Written by Glen E. Frost of Frost and Associates
Follow along as DC tax lawyer Glen Frost details the different proposed tax law changes and how they can impact you and your firm.
Donald Trump has proposed to make several tax law changes now that he has entered office. It’s important to examine the possible tax changes that could result from this new plan. Making you more aware of the potential advantages and disadvantages to you and your firm.
Trump’s proposed tax plan consists of replacing the current seven tax brackets with only three: those making under $75,000 would have a 12% tax rate, those making at least $75,000 but less than $225,000 would have a 25% tax rate, and anyone making more than $225,000 would be taxed at a maximum rate of 33%.
Overall, the new tax brackets would lower taxes for everyone. This change will also eliminate the net investment income tax which was an additional 3.8% tax on certain taxpayers.
For people with an individual retirement account (IRA) or a 401K, the lowered taxes could make pre-tax retirement contributions less valuable. When you make a pre-tax IRA contribution you can use the amount you contributed as an income tax deduction. The retirement account holder will be taxed on any money taken out of the account, with an added 10% penalty fee if any money is taken out prior to the owner reaching 59.5 years old.
Now, because in the new plan, overall income tax would be lowered, the benefits a person could receive from deducting IRA contributions would not be as great.
A Roth IRA or a Roth 401k contribution, on the other hand, could have a higher value under the Trump tax plan.
Unlike the pre-tax contributions to an IRA or 401k, Roth contributions are made with after-tax funds. If an owner of a Roth IRA is over 59.5 years old and the account has been opened for at least 5 years, a distribution can be taken without tax, otherwise, early withdrawals are subject to taxation as well as a 10% penalty fee.
Under the Trump tax plan, the overall lower tax environment means that fewer taxes would be initially deducted, giving the Roth IRA greater value.
The new plan intends to replace the current standard deduction of $6,300 for single filers and $12,600 for married filers with a new standard deduction of $15,000 for single filers and $30,000 for married filers.
Due to the standard deduction increasing, this means that fewer people will need to itemize deductions. Some people choose to buy rather than rent. This way they can use this as an itemized deduction to receive a tax break. But due to the increased deductions, people may now not have an incentive to buy as opposed to renting and this could affect the taxing market.
This is also the same with the benefit of charitable giving. With such a high standard deduction, the incentive for giving, is in turn, reduced. Trump’s proposed plan will also create a cap on all itemized deductions.
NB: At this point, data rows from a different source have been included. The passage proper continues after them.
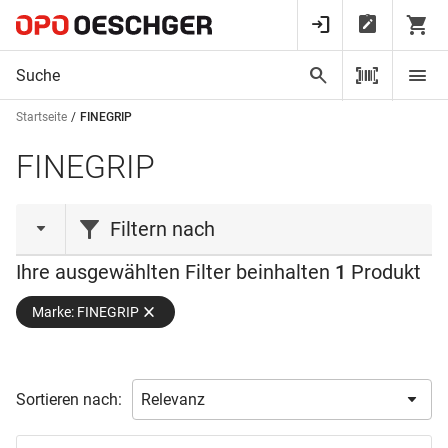
Startseite
FINEGRIP
FINEGRIP
Filtern nach
Ihre ausgewählten Filter beinhalten
1
Produkt
Material
Marke: FINEGRIP
Handschuhgrösse
Latex
(1)
Polyamid
(1)
Farbe
L / 9
(1)
M / 8
(1)
Sortieren nach:
Packung
Schwarz
(1)
XL / 10
(1)
Verfügbarkeit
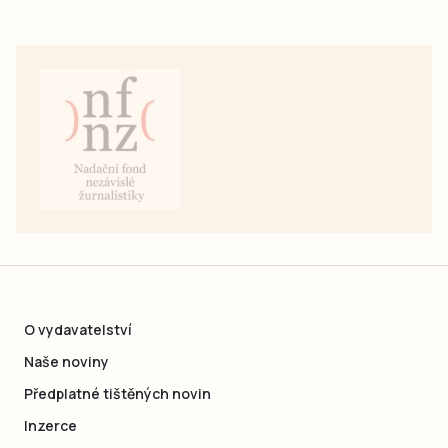
O vydavatelství
Naše noviny
Předplatné tištěných novin
Inzerce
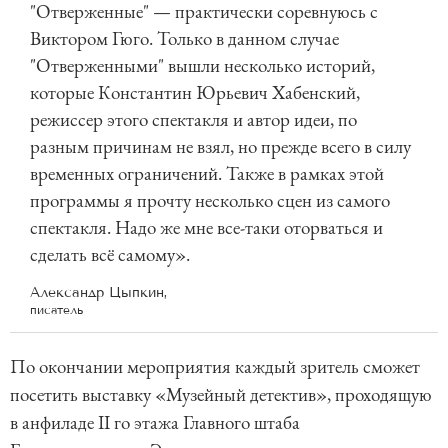
"Отверженные" — практически соревнуюсь с
Виктором Гюго. Только в данном случае
"Отверженными" вышли несколько историй,
которые Константин Юрьевич Хабенский,
режиссер этого спектакля и автор идеи, по
разным причинам не взял, но прежде всего в силу
временных ограничений. Также в рамках этой
программы я прочту несколько сцен из самого
спектакля. Надо же мне все-таки оторваться и
сделать всё самому».
Александр Цыпкин,
писатель
По окончании мероприятия каждый зритель сможет
посетить выставку «Музейный детектив», проходящую
в анфиладе II го этажа Главного штаба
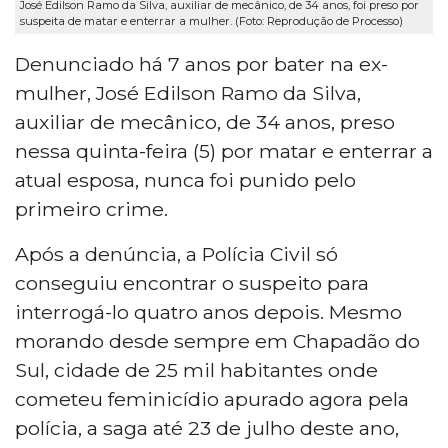
José Edilson Ramo da Silva, auxiliar de mecânico, de 34 anos, foi preso por
suspeita de matar e enterrar a mulher. (Foto: Reprodução de Processo)
Denunciado há 7 anos por bater na ex-
mulher, José Edilson Ramo da Silva,
auxiliar de mecânico, de 34 anos, preso
nessa quinta-feira (5) por matar e enterrar a
atual esposa, nunca foi punido pelo
primeiro crime.
Após a denúncia, a Polícia Civil só
conseguiu encontrar o suspeito para
interrogá-lo quatro anos depois. Mesmo
morando desde sempre em Chapadão do
Sul, cidade de 25 mil habitantes onde
cometeu feminicídio apurado agora pela
polícia, a saga até 23 de julho deste ano,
This cap would prevent singles from deducting more than $100,000 and limit couples to no more than $200,000. This cap will only affect a small number of taxpayers but will raise millions of dollars per year for the government.
Eliminating Certain Taxes
The new plan would also eliminate the Net Investment Income Tax, which currently applies at a rate of 3.8% to certain individuals, estates and trusts whose incomes above certain threshold amounts ($250,000 for married filing jointly, $125,000 for married filing separately, $200,000 for single filers, $200,000 for heads of households, and $250,000 for qualifying widow(er)s with dependent children).
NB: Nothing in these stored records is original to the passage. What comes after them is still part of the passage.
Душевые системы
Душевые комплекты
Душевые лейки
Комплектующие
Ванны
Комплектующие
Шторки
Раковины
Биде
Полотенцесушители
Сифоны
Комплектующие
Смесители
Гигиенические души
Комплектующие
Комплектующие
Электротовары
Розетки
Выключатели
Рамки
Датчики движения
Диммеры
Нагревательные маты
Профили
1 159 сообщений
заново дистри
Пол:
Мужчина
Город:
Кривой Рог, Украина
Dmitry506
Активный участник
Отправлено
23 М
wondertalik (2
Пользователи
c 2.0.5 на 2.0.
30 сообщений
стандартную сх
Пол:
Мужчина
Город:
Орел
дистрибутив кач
Trump’s plan also proposes to eliminate the Alternative Minimum Tax, which uses a separate tax calculation for certain people; disallowing many of the common tax deductions such as children or other dependents. There is no specific threshold at which the Alternative Minimum Tax is applied, but those making between $200,000 and $500,000 seem to be the most vulnerable to this requirement.
The new plan will introduce an additional deduction for taxpayers with children. This deduction will be capped at the average cost of care for the state of residence, although anyone under the threshold can utilize the deduction whether they use childcare or not. Individual filers earning more than $250,000 will not be eligible for the deduction, joint filers are capped at $500,000. It will also offer child care spending rebates to lower-income taxpayers through the Earned Income Tax Credit (EITC).
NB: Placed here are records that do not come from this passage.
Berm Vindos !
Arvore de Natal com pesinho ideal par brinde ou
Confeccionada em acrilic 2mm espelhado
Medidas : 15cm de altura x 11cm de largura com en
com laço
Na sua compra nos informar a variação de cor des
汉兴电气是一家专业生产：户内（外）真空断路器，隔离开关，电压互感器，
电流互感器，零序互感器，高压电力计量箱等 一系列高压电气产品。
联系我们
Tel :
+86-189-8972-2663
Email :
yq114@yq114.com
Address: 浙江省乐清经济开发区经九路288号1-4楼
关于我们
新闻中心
Trump’s plan will also eliminate estate tax which will benefit families inheriting money.
Under the new plan, carried interest would be taxed as ordinary income.
Carried interest is the income of general partners of private investment funds (for example a hedge fund) and is currently taxed at the preferential capital gains rate. This change will increase the tax for partners because that income will now be taxed as ordinary income, putting them in a higher tax bracket.
Corporations currently pay a 35% tax rate, and Trump’s plan is to reduce this to 15% but he would also eliminate most business deductions. Trump has also suggested that LLCs, partnerships and S Corporations should pay a 15% tax rate as well, which is a decrease from the current tax rate. For people with overseas profits, this plan would also include a 10% one-time repatriation tax on profits of foreign subsidiaries of U.S companies. Trump’s goal is to make funds flow back to the U.S by using this repatriation tax.
Overall, taxpayers should be aware of the lower income tax brackets, the reduced standard deductions, and the tax rebates they could receive for childcare.